Task –
If a line in the records contains the string "size", show that line.

══ Data section

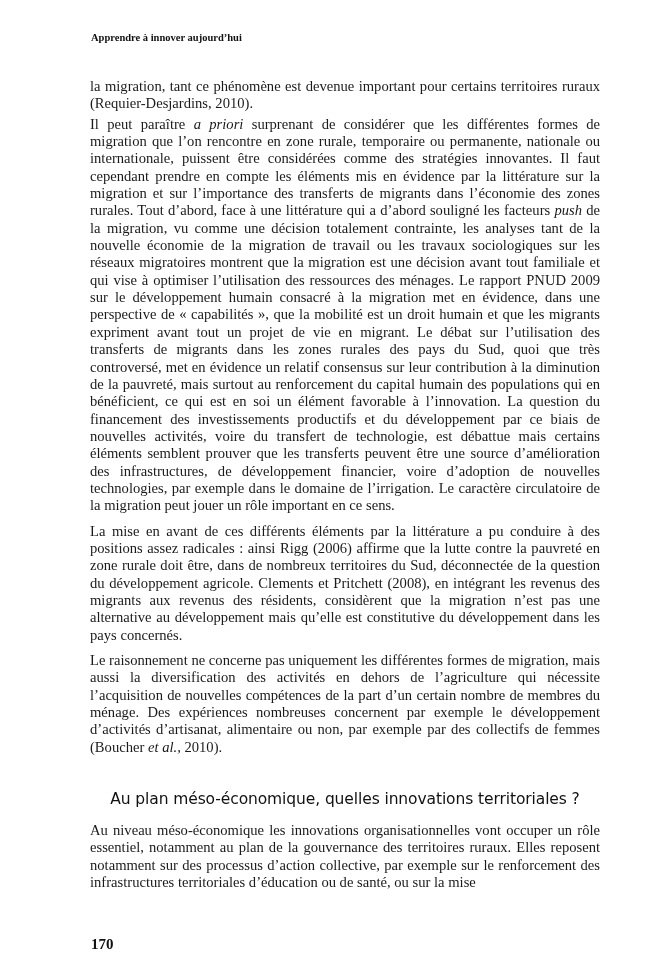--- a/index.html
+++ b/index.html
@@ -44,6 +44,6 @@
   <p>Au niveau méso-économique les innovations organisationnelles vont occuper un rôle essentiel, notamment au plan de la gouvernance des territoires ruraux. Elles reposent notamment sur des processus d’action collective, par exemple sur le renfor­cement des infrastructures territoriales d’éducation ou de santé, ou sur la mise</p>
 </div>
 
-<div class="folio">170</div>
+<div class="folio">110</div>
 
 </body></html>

════
══ Data section

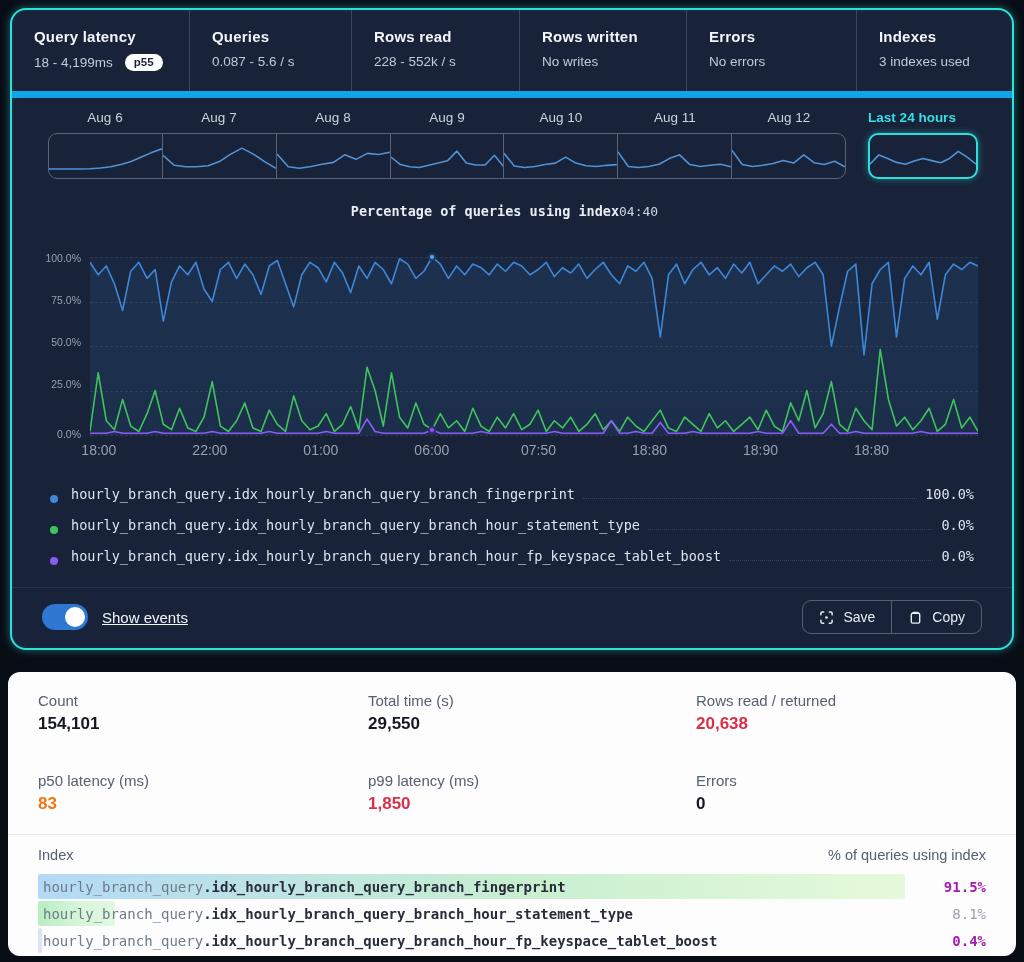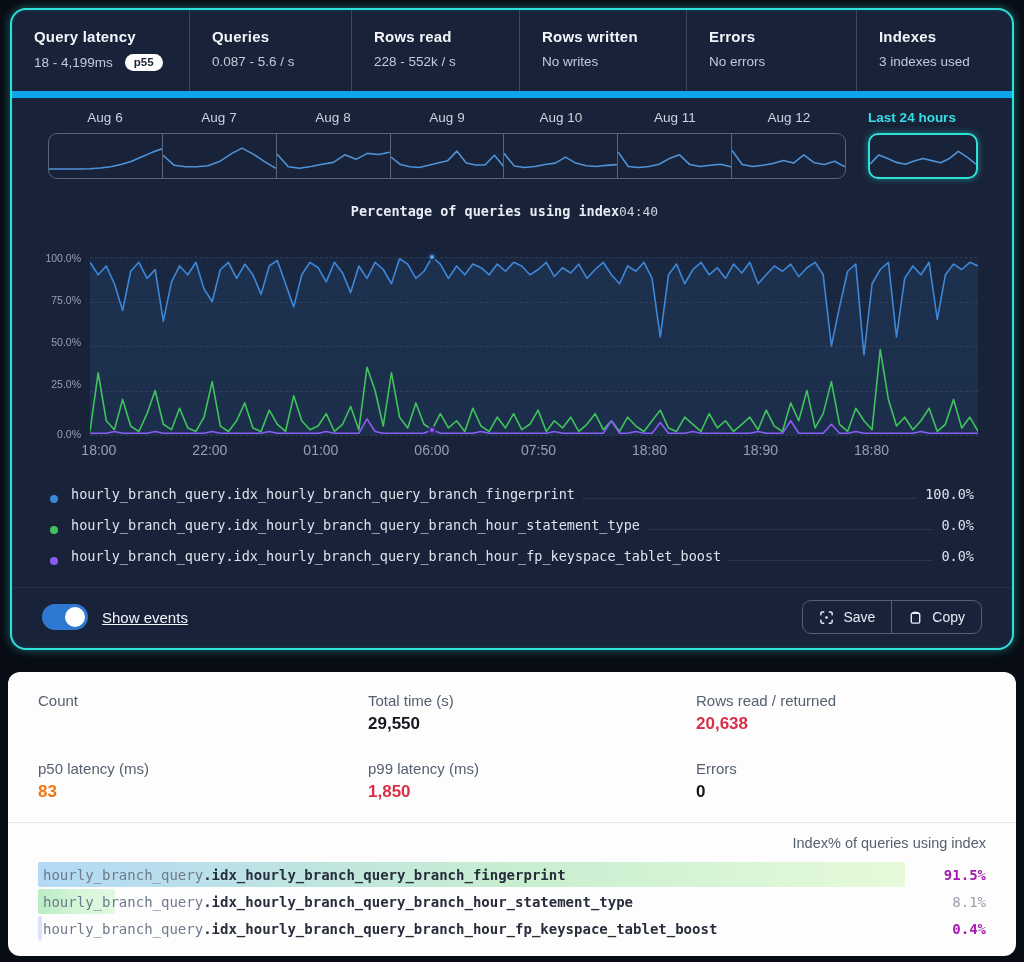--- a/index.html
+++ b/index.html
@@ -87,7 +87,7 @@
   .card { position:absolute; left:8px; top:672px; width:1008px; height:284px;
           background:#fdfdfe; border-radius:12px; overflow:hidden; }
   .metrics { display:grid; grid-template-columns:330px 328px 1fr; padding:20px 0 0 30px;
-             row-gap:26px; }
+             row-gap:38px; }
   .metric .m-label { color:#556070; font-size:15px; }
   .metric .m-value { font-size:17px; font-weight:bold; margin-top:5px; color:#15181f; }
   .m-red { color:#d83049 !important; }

════

Result for this exercise –
   .metric .m-label { color:#556070; font-size:15px; }
   .metric .m-value { font-size:17px; font-weight:bold; margin-top:5px; color:#15181f; }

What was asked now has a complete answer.